The problem | Lines in the entries below where the word "lung" shows up should each be copied.

Collected data entries
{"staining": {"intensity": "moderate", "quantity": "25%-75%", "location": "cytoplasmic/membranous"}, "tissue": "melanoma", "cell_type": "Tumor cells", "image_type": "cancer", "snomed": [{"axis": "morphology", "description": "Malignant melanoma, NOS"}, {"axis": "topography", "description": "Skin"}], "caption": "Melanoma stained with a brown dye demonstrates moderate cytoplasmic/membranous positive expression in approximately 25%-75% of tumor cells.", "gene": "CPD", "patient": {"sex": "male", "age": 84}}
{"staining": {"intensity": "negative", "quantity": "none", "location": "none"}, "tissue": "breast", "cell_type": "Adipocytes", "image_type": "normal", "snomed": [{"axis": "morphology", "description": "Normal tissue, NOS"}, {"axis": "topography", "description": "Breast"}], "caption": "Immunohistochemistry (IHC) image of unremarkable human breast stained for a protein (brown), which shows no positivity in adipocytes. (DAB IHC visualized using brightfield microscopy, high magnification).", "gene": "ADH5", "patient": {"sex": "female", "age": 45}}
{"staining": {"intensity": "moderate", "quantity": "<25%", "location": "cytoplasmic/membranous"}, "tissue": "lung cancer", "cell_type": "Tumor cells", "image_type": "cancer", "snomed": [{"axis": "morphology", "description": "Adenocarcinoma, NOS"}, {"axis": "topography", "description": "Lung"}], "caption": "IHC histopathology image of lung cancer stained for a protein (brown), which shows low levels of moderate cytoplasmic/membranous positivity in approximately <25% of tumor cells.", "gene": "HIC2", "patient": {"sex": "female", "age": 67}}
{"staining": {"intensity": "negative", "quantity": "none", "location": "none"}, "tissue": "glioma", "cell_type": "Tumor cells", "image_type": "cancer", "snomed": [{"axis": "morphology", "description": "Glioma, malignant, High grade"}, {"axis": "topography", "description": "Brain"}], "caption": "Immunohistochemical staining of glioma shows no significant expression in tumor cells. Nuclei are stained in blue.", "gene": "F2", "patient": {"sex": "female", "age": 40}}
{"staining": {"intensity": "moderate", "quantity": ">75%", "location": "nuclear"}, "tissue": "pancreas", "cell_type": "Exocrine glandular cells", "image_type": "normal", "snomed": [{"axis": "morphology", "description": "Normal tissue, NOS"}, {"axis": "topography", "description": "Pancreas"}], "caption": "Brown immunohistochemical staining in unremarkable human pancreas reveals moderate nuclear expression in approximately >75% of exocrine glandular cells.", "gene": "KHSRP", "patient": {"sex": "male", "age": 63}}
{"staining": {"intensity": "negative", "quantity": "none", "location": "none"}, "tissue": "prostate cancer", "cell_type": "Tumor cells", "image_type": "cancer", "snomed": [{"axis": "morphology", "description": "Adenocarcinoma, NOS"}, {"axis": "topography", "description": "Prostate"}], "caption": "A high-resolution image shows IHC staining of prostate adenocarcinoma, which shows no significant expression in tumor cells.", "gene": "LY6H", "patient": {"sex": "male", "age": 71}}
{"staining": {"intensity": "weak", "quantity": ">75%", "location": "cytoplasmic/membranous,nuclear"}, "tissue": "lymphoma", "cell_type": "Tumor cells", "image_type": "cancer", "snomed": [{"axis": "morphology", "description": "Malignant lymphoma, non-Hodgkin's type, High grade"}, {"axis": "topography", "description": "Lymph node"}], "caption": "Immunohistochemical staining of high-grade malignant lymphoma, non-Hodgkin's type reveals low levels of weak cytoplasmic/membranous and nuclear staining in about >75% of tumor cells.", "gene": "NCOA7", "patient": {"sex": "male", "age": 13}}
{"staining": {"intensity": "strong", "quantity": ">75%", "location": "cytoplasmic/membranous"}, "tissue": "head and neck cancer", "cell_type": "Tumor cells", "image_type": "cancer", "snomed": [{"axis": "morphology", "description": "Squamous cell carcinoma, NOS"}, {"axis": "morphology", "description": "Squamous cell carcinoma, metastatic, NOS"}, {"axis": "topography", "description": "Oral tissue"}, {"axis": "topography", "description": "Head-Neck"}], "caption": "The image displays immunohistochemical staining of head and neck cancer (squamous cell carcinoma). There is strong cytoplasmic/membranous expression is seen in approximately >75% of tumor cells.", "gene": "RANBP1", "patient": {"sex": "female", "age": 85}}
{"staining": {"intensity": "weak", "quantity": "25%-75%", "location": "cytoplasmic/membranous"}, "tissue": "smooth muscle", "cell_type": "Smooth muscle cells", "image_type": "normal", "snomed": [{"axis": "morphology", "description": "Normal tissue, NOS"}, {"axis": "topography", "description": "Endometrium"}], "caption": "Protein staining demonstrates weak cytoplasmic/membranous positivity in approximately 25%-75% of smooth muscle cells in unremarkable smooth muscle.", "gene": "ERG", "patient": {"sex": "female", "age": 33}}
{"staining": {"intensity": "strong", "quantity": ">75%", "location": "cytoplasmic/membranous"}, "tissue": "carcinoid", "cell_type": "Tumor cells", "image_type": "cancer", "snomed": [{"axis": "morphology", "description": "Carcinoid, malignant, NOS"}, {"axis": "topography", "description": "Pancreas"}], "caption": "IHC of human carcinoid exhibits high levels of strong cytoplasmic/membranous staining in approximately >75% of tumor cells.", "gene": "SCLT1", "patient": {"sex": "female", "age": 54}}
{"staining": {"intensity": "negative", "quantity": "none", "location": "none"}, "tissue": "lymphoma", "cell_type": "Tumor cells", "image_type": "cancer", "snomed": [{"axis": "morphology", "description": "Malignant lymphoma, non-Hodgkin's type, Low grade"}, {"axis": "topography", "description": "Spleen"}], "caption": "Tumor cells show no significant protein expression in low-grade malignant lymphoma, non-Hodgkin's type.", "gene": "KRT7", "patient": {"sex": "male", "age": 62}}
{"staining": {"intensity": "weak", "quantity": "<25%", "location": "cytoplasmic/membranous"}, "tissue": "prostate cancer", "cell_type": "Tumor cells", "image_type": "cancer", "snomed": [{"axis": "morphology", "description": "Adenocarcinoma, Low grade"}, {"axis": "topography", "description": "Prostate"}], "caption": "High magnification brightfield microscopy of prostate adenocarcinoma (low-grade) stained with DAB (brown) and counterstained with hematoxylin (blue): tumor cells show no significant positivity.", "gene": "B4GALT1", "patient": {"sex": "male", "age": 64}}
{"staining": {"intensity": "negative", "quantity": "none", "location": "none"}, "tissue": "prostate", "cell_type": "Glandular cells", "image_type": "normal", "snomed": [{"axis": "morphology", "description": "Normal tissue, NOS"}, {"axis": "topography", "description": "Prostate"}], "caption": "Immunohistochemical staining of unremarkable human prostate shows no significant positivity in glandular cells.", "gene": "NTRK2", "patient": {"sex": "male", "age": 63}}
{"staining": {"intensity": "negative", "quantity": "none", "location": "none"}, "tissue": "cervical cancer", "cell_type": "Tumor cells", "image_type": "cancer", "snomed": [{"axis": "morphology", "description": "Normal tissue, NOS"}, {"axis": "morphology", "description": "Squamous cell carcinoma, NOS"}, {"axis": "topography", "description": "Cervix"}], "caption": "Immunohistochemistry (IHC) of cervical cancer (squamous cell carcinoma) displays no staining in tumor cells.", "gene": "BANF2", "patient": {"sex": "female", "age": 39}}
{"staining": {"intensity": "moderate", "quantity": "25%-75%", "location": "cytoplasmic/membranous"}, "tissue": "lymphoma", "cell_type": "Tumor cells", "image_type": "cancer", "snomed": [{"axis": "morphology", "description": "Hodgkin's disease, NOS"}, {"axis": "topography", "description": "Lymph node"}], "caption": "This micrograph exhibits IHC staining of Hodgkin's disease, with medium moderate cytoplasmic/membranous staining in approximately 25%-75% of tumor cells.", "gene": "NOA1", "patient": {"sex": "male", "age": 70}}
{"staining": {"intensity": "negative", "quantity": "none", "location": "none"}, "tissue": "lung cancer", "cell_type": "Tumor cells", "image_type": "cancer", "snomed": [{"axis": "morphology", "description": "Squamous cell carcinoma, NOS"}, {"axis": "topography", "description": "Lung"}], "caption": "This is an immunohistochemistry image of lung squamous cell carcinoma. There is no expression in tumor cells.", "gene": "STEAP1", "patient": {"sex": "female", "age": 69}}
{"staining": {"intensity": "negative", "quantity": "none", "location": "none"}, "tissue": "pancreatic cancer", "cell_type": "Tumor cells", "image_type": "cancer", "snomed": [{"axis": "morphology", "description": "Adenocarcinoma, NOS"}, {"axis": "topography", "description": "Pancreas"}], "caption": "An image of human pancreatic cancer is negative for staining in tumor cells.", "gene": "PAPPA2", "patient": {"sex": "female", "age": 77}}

Answer below |
{"staining": {"intensity": "moderate", "quantity": "<25%", "location": "cytoplasmic/membranous"}, "tissue": "lung cancer", "cell_type": "Tumor cells", "image_type": "cancer", "snomed": [{"axis": "morphology", "description": "Adenocarcinoma, NOS"}, {"axis": "topography", "description": "Lung"}], "caption": "IHC histopathology image of lung cancer stained for a protein (brown), which shows low levels of moderate cytoplasmic/membranous positivity in approximately <25% of tumor cells.", "gene": "HIC2", "patient": {"sex": "female", "age": 67}}
{"staining": {"intensity": "negative", "quantity": "none", "location": "none"}, "tissue": "lung cancer", "cell_type": "Tumor cells", "image_type": "cancer", "snomed": [{"axis": "morphology", "description": "Squamous cell carcinoma, NOS"}, {"axis": "topography", "description": "Lung"}], "caption": "This is an immunohistochemistry image of lung squamous cell carcinoma. There is no expression in tumor cells.", "gene": "STEAP1", "patient": {"sex": "female", "age": 69}}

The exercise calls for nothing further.